Work task
Write out the data again with "Toonzaal" changed to "Showroom" and everything else left the same. Omit the pictures from your answer.

Top of Records for the task

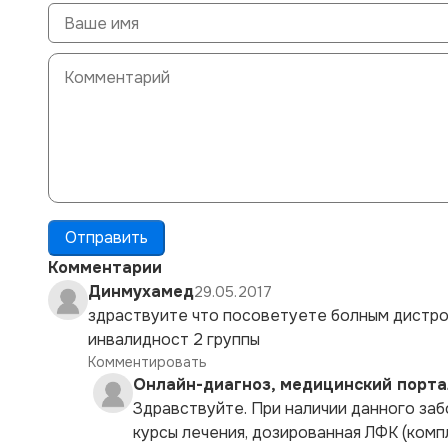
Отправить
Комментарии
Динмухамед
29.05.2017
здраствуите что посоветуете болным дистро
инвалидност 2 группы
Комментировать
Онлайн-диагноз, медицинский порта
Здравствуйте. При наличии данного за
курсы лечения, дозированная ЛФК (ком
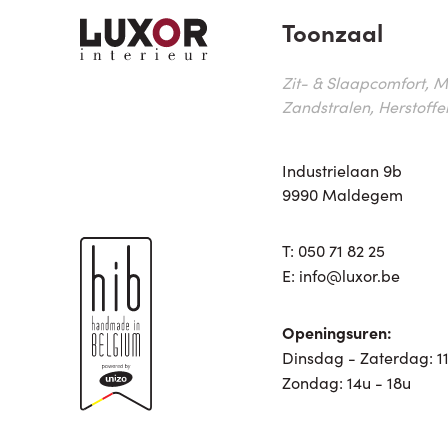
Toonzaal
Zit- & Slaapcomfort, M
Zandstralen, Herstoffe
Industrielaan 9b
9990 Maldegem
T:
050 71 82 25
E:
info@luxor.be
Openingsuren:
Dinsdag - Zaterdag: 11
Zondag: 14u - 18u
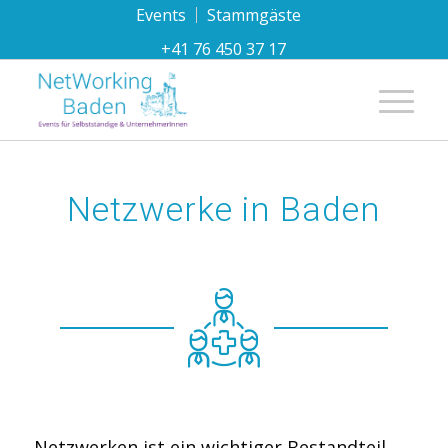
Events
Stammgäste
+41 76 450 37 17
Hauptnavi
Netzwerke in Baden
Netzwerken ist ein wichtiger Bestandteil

Bottom of Records for the task

Finished task
Отправить
Комментарии
Динмухамед
29.05.2017
здраствуите что посоветуете болным дистро
инвалидност 2 группы
Комментировать
Онлайн-диагноз, медицинский порта
Здравствуйте. При наличии данного за
курсы лечения, дозированная ЛФК (ком
Showroom
Zit- & Slaapcomfort, M
Zandstralen, Herstoffe
Industrielaan 9b
9990 Maldegem
T:
050 71 82 25
E:
info@luxor.be
Openingsuren:
Dinsdag - Zaterdag: 11
Zondag: 14u - 18u
Events
Stammgäste
+41 76 450 37 17
Hauptnavi
Netzwerke in Baden
Netzwerken ist ein wichtiger Bestandteil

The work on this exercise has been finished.